With such a high level of risk, investment and resources, there must be appropriate incentives to continue innovating. For example, rigorous intellectual property protections are essential, as are R&D tax credits and, as discussed, a more modern and predictable regulatory review process.
Role in Health Care
The final pillar to help support America’s biopharmaceutical industry is a health care model that properly values the role medicines play in preventing disease.
Our nation faces exceptional economic and health care challenges, and it would be impossible to adequately solve them without a better appreciation for the value of medicine within the health care system. While prescription medicines represent only a little more than 10% of every health care dollar spent, they encompass roughly 40% of patients’ out-of-pocket expenses. This reflects a disconnect between health care payment models rooted in 20th century acute care and our current capabilities to prevent disease and avoid hospitalization through better use of medicines.

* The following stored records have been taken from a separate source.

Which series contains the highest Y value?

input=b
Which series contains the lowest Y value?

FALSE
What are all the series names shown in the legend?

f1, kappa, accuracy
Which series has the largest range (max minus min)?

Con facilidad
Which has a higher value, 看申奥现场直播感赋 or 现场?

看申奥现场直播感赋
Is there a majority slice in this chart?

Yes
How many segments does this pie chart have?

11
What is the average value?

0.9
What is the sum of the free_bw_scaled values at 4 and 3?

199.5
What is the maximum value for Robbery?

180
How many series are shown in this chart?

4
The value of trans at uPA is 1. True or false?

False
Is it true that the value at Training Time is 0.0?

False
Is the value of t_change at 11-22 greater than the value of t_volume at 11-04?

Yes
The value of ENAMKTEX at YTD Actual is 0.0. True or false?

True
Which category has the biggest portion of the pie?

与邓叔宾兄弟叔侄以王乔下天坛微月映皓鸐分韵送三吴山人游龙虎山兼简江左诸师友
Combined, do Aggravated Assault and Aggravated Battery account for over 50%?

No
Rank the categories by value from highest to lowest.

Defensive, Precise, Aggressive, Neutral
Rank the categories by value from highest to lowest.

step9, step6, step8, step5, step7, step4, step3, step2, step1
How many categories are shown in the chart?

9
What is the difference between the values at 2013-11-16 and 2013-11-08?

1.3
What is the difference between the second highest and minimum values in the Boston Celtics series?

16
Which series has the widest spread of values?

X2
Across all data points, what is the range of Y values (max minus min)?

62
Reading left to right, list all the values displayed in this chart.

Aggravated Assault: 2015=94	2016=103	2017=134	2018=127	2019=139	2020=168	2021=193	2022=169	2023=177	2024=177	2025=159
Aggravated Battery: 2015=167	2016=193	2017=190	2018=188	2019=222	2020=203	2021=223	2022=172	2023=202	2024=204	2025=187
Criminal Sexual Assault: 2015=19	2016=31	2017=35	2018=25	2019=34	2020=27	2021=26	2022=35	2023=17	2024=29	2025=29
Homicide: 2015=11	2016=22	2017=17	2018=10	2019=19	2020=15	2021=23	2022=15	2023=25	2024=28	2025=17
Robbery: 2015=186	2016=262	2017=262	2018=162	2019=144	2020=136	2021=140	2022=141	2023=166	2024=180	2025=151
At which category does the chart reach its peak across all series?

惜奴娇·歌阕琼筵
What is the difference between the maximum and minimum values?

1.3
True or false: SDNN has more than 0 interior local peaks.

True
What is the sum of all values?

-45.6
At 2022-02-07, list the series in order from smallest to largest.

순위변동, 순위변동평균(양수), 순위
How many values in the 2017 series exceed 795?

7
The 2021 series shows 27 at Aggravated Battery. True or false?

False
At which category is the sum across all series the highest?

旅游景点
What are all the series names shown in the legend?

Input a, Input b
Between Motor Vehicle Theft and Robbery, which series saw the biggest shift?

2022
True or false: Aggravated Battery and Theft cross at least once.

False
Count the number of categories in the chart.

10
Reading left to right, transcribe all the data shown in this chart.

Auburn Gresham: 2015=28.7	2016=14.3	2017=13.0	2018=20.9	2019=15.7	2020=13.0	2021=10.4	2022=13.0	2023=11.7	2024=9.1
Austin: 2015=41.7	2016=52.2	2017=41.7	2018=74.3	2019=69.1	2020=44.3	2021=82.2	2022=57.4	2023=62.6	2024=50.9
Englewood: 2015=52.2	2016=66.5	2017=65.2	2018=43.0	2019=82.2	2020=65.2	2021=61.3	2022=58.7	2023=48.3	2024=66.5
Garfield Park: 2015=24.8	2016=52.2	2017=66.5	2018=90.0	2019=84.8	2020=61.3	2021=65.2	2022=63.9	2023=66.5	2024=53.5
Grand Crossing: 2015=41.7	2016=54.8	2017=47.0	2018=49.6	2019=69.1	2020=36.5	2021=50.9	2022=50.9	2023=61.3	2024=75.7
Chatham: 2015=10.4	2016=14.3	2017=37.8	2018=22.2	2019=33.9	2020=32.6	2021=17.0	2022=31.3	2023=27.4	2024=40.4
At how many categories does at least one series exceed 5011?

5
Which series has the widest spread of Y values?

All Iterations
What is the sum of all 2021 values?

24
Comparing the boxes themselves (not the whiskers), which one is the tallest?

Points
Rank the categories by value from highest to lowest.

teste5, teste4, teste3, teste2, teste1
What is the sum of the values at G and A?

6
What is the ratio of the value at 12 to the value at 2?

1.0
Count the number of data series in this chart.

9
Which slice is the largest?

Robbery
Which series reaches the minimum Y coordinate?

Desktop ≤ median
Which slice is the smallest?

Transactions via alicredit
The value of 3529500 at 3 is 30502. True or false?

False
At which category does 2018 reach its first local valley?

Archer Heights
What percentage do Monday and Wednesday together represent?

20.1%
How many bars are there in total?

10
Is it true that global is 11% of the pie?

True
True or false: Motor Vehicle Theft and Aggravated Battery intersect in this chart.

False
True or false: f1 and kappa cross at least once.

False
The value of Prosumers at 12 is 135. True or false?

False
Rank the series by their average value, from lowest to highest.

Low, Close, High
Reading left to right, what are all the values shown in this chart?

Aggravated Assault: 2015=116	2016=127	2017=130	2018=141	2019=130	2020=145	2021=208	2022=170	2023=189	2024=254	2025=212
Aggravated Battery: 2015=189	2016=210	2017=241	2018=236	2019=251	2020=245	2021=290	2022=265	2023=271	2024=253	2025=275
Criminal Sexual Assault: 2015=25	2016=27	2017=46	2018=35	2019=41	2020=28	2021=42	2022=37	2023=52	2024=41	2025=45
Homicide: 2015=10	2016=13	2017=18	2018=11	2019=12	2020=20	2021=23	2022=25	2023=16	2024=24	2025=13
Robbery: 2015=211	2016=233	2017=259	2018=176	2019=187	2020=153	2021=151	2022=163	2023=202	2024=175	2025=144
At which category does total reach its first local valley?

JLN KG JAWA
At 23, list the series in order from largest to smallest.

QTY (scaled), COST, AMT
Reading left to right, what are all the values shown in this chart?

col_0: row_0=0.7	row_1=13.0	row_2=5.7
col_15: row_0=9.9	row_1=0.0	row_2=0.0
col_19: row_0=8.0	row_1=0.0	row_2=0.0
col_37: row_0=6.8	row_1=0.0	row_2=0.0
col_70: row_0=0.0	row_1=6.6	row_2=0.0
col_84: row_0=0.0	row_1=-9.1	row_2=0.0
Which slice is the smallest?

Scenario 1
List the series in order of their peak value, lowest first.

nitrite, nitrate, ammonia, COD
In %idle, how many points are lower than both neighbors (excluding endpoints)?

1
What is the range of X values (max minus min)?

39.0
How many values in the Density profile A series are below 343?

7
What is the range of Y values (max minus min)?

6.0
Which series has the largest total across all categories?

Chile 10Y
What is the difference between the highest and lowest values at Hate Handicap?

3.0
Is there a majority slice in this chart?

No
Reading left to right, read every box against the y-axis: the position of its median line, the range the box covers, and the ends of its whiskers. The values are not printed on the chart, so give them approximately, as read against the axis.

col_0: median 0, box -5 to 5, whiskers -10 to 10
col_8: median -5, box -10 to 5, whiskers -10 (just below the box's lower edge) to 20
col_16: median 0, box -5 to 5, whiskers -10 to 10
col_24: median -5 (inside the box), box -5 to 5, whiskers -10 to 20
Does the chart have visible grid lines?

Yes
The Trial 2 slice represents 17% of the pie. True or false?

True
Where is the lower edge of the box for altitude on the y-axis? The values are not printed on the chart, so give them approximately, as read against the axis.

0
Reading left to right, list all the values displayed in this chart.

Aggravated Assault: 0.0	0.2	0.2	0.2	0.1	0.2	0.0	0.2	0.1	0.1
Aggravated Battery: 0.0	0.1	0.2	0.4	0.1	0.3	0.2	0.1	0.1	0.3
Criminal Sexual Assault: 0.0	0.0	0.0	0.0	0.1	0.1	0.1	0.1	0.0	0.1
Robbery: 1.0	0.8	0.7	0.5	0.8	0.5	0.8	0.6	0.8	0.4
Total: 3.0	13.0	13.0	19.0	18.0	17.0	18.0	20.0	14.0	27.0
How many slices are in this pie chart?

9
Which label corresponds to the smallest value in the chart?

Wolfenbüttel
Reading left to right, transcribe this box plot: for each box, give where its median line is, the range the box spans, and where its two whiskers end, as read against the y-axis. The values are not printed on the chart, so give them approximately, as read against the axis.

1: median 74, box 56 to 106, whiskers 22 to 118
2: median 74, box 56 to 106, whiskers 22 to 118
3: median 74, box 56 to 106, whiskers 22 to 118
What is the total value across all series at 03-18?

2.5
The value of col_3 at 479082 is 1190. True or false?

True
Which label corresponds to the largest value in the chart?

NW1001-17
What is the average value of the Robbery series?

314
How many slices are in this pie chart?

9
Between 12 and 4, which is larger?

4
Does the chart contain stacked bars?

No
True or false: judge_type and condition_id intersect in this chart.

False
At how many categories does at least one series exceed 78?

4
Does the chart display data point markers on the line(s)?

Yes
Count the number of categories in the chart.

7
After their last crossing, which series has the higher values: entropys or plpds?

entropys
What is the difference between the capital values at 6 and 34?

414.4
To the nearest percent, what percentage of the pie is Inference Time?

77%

In an era when we have advanced therapies and increasing disease management capabilities, prevention of disease has to be a priority.
The evidence for this keeps coming. Two recent Harvard studies, for instance, highlight the value of medicines in limiting health care costs. The first, published in the Journal of the American Medical Association, found access and adherence to medicines driven by Part D saves Medicare about $1,200 per year in hospital, nursing home and other costs for each senior who previously lacked comprehensive prescription drug coverage. A follow-up study, published in the American Journal of Managed Care, reported that nearly 11 million senior citizens gained comprehensive prescription drug coverage through Medicare Part D. Based on the study published in JAMA, the authors of the second study concluded that the overall Medicare savings in 2007, the first year Part D was implemented, was equal to roughly $13.4 billion in 2007 — more than one quarter of Part D’s total cost that year.
Other studies have come to similar conclusions, showing that appropriate use of medicines leads to better health outcomes and savings on costly hospital and emergency care.
These four pillars are interdependent. If America is to retain its global leadership role in biopharmaceutical research, we need a modern, predictable regulatory framework, a collaborative ecosystem that leverages the unique strengths of the private and public sectors, robust incentives to encourage future innovation and a health care payment model that properly values prevention of disease.
We have the science to propel medical care to previously unfathomable levels of targeted care. The question is: Do we have the collective fortitude and commitment to fully realize this promise, or will we cede the advantage to other countries?